I am sure you have heard the saying before,
“God works in mysterious ways.”
If you are anything like I am, I generally roll my eyes when I hear this because to me that’s extremely obvious.
OF COURSE GOD WORKS IN MYSTERIOUS WAYS. As followers that seems almost pointless to say sometimes because that is just so clear and has been made clear to us in the Bible in numerous situations.
However, something happened this past weekend that really had me thinking about this more and honestly, it is strange and jaw-dropping how God works sometimes. It is mysterious how God answers prayers.
Alright, here’s the story…
For the past few months I have been struggling with self-image, but not in the way that initially comes to mind when you hear this statement. I am a 5’3” girl with a high-pitched voice, young face, and child-like features and tendencies. I am loud, extraverted, and to top it off, I work at Disneyland which is literally a hub for children of all ages. Lucky me.
Recently, I have felt that due to my appearance and things that I cannot change, people do not take me very seriously. I feel that people do not initially think that I am a person who has wisdom to offer or an individual who has experienced a lot of things. I feel that in group settings it is not uncommon for my voice and my opinions to be put on the back burner and, as a leader on campus, I think that sometimes it is difficult for my residents to take advice or tips from me also because of my child-like appearance.
I know this may be silly and seem like I may be over-exaggerating and projecting in different ways, but I’m being honest. Sometimes I really feel that way.
Now, another weird thing that I have been wanting recently is to catch a cold. I know, why the heck would anyone want to catch a cold? Well, I think I wanted it because I needed an excuse to completely stop everything that I had been doing and to just slow down. I NEEDED a reason to do absolutely NOTHING because if I did not have something that was literally stopping me from running around, I would probably go a little crazy. I wanted to rest and I wanted to cared for.

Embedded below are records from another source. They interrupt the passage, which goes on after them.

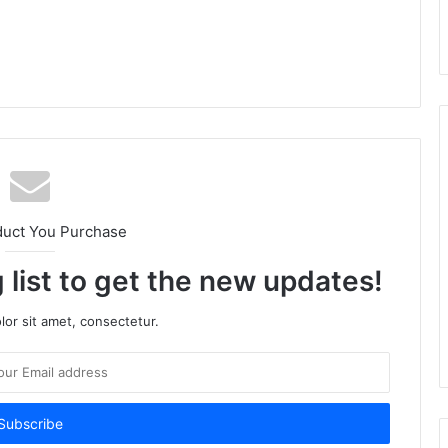
am
duct You Purchase
 list to get the new updates!
or sit amet, consectetur.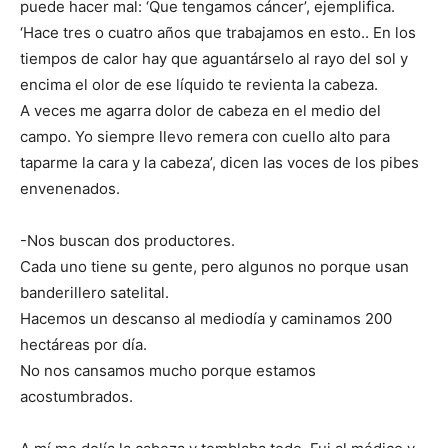
puede hacer mal: ‘Que tengamos cáncer’, ejemplifica.
‘Hace tres o cuatro años que trabajamos en esto.. En los
tiempos de calor hay que aguantárselo al rayo del sol y
encima el olor de ese líquido te revienta la cabeza.
A veces me agarra dolor de cabeza en el medio del
campo. Yo siempre llevo remera con cuello alto para
taparme la cara y la cabeza’, dicen las voces de los pibes
envenenados.
-Nos buscan dos productores.
Cada uno tiene su gente, pero algunos no porque usan
banderillero satelital.
Hacemos un descanso al mediodía y caminamos 200
hectáreas por día.
No nos cansamos mucho porque estamos
acostumbrados.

It’s interesting what God did with these two things because I had been praying to him for some sort of encouragement and for more confidence in the way that I was because I knew I was not going to change and that I really should not have to do that to please people.
Well, this past weekend I came down with good ole’ laryngitis. I completely lost my voice and was incapable of really doing anything I usually did, which was both awesome and terrible at the same time because I was happy to rest, but it seemed like my mind could not stop running. Saturday specifically consisted of me just laying down on the couch while my boyfriend literally cooked me just about every single meal and made sure I was drinking water and that I was taken care of (I know, boyfriend goals!). After that I slowly began to regain my voice, but not in the way that I had hoped.
For almost 4 days, I have had nothing but a deep and raspy voice, one that is literally the polar opposite of what my actual voice is like. At first, I was just thankful to even have a voice to talk with because if you know me, then you know that I love chatting. However, as more people heard my new deep voice and were off put by it, I began to hear more and more comments about how shocking my deep voice was because it did not represent me or my bubbly personality well. After hearing this a few times, I got sick of my deep voice too.
I missed my high pitched, girly voice.
And it was in that moment when I heard myself say those words, that I realized how thankful I was for the way God created me. Yes, I know this is cliché, but it’s so true! I realized that I actually really like the way I am and appreciate the little things about me that make me, well, me! And it’s crazy how God took two completely unrelated things in my life and used those to show me how I was loved for who I was and the things about me that made me feel insecure, I now am confident are the things that make me so unique.
So yes, our God works in mysterious ways and I guess you could take a few things away from this like “Be careful what you pray for!” or “God answers prayers,” but what I think I really hope you take away from this is that sometimes the things about you that you may not necessarily want or that you do not like are usually the things that people love most about you and, if you ask, God will reveal that to you.
Happy prayers my friends, God listens.